A major point of the Regulation BI is that an investment broker, registered representative or anyone else who recommends a rollover from a retirement plan must compare the client’s retirement plan (including the TSP) and the IRA to which plan assets will be rolled over, in several areas of cost and service, including:
(1) fees and expenses;
(2) level of service;
(3) investment options;
(4) ability to take penalty-free withdrawals;
(5) application of and addressing the issue of required minimum distributions (RMDs);
(6) protection from creditors and legal judgments; and
(7) any “special features” of the existing accounts.
The SEC also emphasized that broker-dealers and investment firms cannot rely on an IRA having more investment options than a qualified retirement plan or the TSP as the basis for recommending a rollover.
Those factors are in addition to other general requirements under Regulation B1 such as consideration of an individual’s investment profile and the potential risks, rewards and costs of a particular investment asset or strategy should the plan assets be rolled over.
“Cost” of an Investment – An Extremely Important Factor When Deciding to Rollover Retirement Plan or TSP Assets
The “cost” of an investment – particularly an IRA investment – can be a fairly significant factor in determining whether or not to rollover funds from the TSP to an IRA. This is because IRAs are almost always more expensive than the TSP. For example, every IRA has an annual custodial or maintenance fee which can range in cost from perhaps $50 to as much as $500 a year. On the other hand, the TSP has no such annual custodial or maintenance fee.
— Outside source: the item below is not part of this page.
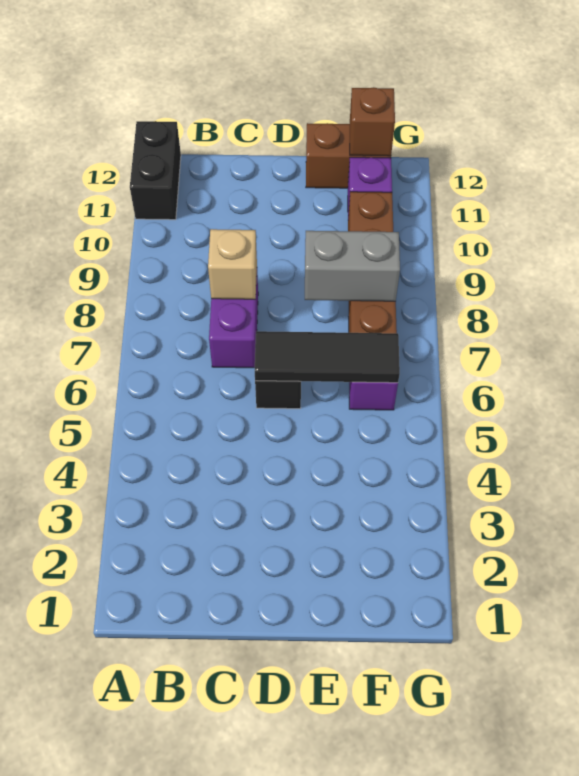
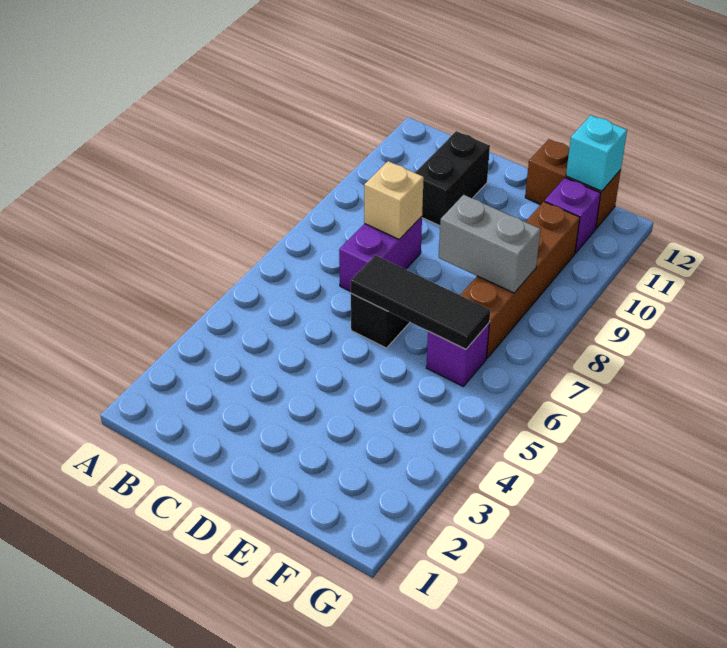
black brick A11:A12 level 1 -> black brick C10:C11 level 1
brown brick F12 level 2 -> cyan brick F12 level 2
The Financial Industry National Regulatory Authority (FINRA), which enforces SEC rules on broker-dealers and registered representatives, will need to update its rules and regulations to include Regulation BI. Until now, FINRA has enforced the “suitability” standard, meaning that a rollover from the TSP or other qualified retirement plans to an IRA must be “suitable” for the retirement plan owner or TSP participant. Under Regulation BI, broker-dealers and registered representatives need to consider the factors listed above before recommending a rollover of retirement plan assets to an IRA. The problem is that Regulation BI potentially gives broker-dealers and registered representatives the roadmap to rationalize what they are recommending and doing, while failing to properly address conflicts of interest that may arise.
An example of conflict of interest that may arise when it comes to broker-dealers and registered representatives is with respect to broker-dealer and investment firm sales contests and quotas. Specific sales contests in which a licensed financial representative who sells a sufficient amount of a particular investment, such as a stock, mutual fund or an exchange-traded fund, will be rewarded with an all-expense paid trip to a foreign country. But under Regulation BI in which a registered representative has made sure that all of the factors above have been considered, sales related to investment asset accumulation via a sale or a rollover from a retirement plan to an IRA would be permitted. This is true even if the rollover is in the “best interest” of the qualified retirement plan owner or TSP participant.